Passage for review:
__________________________________________________
A.N. Grover, J.
1. This is an appeal by special leave from a judgment of a division bench of the Punjab High Court decreeing the suit filed by the respondent for possession of certain land by preemption.
2. The facts may be shortly stated: Santa Singh was the owner of some land in village Samadh Bhai, tehsil Moga. He died leaving a widow Smt. Sobhi. He also left a daughter Smt. Jai Kaur from his other wife. On February 3, 1958 Smt. Sobhi sold 73 kanals 14 marlas of land to the appellants, the sale consideration mentioned in the sale deed being Rs. 8,000/-. Smt. Jai Kaur filed a suit for possession by pre-emption of the land which had been sold by Smt. Sobhi. According to her a consideration of Rs. 4,000/- only had been paid by the vendee. The trial court decreed the suit in May 1959 granting a decree for possession on payment of Rs. 6,500/- together with costs. The second Additional Judge to whom an appeal was taken dismissed it. In the High Court the learned Single Judge took the view that Smt. Jai Kaur not being the daughter of the vendor Smt. Sobhi had no right of pre-emption under Section 15(2) of the Punjab Pre-emption Act, 1913 as amended by the Punjab Pre-emption Amendment Act, 1960. The suit was dismissed. Smt. Jai Kaur filed an appeal under Clause 10 of the Letters Patent of the High Court. Relying on an amendment made by the Punjab Pre-emption Amendment Act 1964 in the first paragraph of Clause (b) of Sub-section (2) of Section 15 of the Punjab Pre-emption Act, hereinafter called the Act, the Division Bench reversed the judgment of the Single Judge and decreed the plaintiffs suit.
__________________________________________________
Information shown:
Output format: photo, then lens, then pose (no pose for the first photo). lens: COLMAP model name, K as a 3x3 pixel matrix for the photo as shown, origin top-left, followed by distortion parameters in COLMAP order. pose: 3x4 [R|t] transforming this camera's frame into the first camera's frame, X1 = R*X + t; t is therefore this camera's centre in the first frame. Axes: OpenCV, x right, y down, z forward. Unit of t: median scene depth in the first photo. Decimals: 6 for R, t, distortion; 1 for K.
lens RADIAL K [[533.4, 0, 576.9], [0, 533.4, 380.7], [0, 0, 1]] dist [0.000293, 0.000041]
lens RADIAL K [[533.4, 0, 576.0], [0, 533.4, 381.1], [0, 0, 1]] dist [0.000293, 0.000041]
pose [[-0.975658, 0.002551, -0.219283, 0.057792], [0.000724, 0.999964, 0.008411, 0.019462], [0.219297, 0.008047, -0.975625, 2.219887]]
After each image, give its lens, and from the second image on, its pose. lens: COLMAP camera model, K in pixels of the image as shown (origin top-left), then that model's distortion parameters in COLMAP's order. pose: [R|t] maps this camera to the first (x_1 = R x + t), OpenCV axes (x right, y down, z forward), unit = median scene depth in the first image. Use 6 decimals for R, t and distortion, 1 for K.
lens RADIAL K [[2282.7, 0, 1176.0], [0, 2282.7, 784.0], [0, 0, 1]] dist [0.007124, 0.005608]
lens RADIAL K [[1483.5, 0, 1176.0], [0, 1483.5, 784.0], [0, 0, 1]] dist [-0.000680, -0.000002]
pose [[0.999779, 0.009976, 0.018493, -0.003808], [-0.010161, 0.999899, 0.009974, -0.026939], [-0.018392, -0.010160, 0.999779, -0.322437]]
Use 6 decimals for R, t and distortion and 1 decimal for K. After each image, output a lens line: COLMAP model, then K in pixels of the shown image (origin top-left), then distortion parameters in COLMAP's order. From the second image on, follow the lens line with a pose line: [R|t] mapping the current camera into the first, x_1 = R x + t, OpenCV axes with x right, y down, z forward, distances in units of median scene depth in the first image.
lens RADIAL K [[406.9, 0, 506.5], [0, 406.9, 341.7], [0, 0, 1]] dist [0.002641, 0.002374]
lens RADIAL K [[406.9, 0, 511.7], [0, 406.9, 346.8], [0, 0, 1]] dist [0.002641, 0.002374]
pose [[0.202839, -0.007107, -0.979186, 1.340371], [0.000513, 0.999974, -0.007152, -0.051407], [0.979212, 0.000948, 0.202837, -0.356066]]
__________________________________________________
Requirement A: Condense the paragraph of the judgment that begins "The facts may be shortly stated" into a bulleted list that keeps its main facts.
Requirement B: Reproduce the part of the judgment starting with "A.N. Grover, J." and going on through "land by preemption.".

Exercise response A:
- Santa Singh owned land in village Samadh Bhai, tehsil Moga. He died leaving a widow, Smt. Sobhi, and a daughter, Smt. Jai Kaur, from his other wife.
- On February 3, 1958, Smt. Sobhi sold 73 kanals 14 marlas of this land to the appellants. The sale deed stated the price as Rs. 8,000/-.
- Smt. Jai Kaur sued for possession of the land by pre-emption. She said the vendee had paid only Rs. 4,000/-.
- In May 1959 the trial court decreed the suit, granting possession on payment of Rs. 6,500/- plus costs. The second Additional Judge dismissed the appeal.
- In the High Court, a Single Judge held that Smt. Jai Kaur was not the daughter of the vendor, Smt. Sobhi. She therefore had no right of pre-emption under Section 15(2) of the Punjab Pre-emption Act, 1913, as amended in 1960, and the suit was dismissed.
- Smt. Jai Kaur appealed under Clause 10 of the Letters Patent. Relying on the 1964 amendment to Section 15(2)(b) of the Act, the Division Bench reversed the Single Judge and decreed the suit.

Exercise response B:
A.N. Grover, J.
1. This is an appeal by special leave from a judgment of a division bench of the Punjab High Court decreeing the suit filed by the respondent for possession of certain land by preemption.